On the topic of the clay mortar, there have been issues with the top layer of bricks coming loose.  It might be I needed different sand: the sand I used is what is sold here as "yellow" sand and would ordinarily be used with cement or lime for rendering, not bricklaying.  It just doesn't bond that well to the bricks and yes, I know that makes it easy to take it apart, but I don't want on-going maintenance requirements sticking it back together, either.

* in the Xmas podcast about RMHs, Paul mentions that he gets distracted and returns to feed the beast only to find that there're just a few small embers left, not enough to start the next batch of sticks burning.

† where cold mostly means in the 0-10°C range (32-50°F) .  Not COLD like in, say, Montana
3 months ago
Burra says I should mention the idea of using the Walker stove as a pure cookstove, and she's right, I should have .  On an otherwise warm or hot day we might want to use the stove for cooking, if for example we were out of gas or the electricity was off. (we normally cook in a mix of gas stove and combi microwave/convection oven)

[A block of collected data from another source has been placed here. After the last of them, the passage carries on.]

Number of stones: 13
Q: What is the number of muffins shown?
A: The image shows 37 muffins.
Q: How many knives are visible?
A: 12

By having the bypass available, it would be possible to light a fast fire with small sticks, and leave the bypass fully open, so minimal heat would stay in the house.  Under those conditions, half the hotplate on the stove would heat up quickly.  We also have lids we can open in the hotplate, one of which is right above the outlet from the core and would be great for boiling water or for setting a wok on to stir fry stuff.
3 months ago
I built a bypass into our Matt Walker tiny cookstove, and I wouldn't want to be without it.  However, I can see Paul's issue that if you have different people with no experience lighting the stove, it offers another way for them to get it wrong.

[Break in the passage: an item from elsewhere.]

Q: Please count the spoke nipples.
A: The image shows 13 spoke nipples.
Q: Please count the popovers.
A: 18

Here we live in a warm climate (compared to, say, Montana) and it can be chilly and damp so you want the fire alight but it's not ideal conditions for starting a rocket and then the bypass is a big help.  The bypass opening is approximately 6" x 3½" and is at the back of the core directly into the top of the brick flue just under where the chimney connects.  You can see it in my build thread

My normal lighting procedure is as follows:
1) make a small kindling fire (with cardboard or a pine cone or other tinder and thin, 6"-long or so sticks) right at the back of the box just in front of the secondary air tube.  With the bypass fully open it normally takes less than a minute to start that roaring nicely.
2) add full length fatter sticks and some larger pieces on top of those until the box is mostly full.  Those catch light at the end from the small starting fire, and in turn start roaring nicely.  As soon as that wood has caught I mostly-shut the bypass.
3) monitor the stove for a few minutes, especially the lower oven door, which is a plain 3mm steel.  When that door gets to about 26-27°C (78-80°F) the bypass can almost always be shut fully.

If, on a marginal day (e.g. bad wind direction or too warm outside), I shut the bypass completely too soon it can stall and belch smoke into the house which nobody wants.  This stall is unmistakeable: it will be burning fine and then quite suddenly will stop and clouds of smoke blow back from everywhere.  From what I see, this is due to the colder air in the lower spaces of the stove getting into the flue and reversing the temperature gradient.  

The other thing I would have built into my stove had I thought about it is flue priming access.  This would be a removeable plug of some kind at the bottom of the brick flue space near the back of the stove, and would allow for placing a small amount of cardboard or other tinder at the bottom of the flue.  I have a means to do that which is a small shovel on a long handle, which I can insert through the lower oven door into the bottom of the flue but that's more hassle.  Priming the flue like that makes a difference on marginal days when the outside temperature makes it hard to get the flue drawing.  Likely in a colder climate you'd find less use for that feature though.  In the same way, we don't generally burn the stove enough that it stays all that warm 24/7, so we do more cold starts than you would if you have freezing weather outside.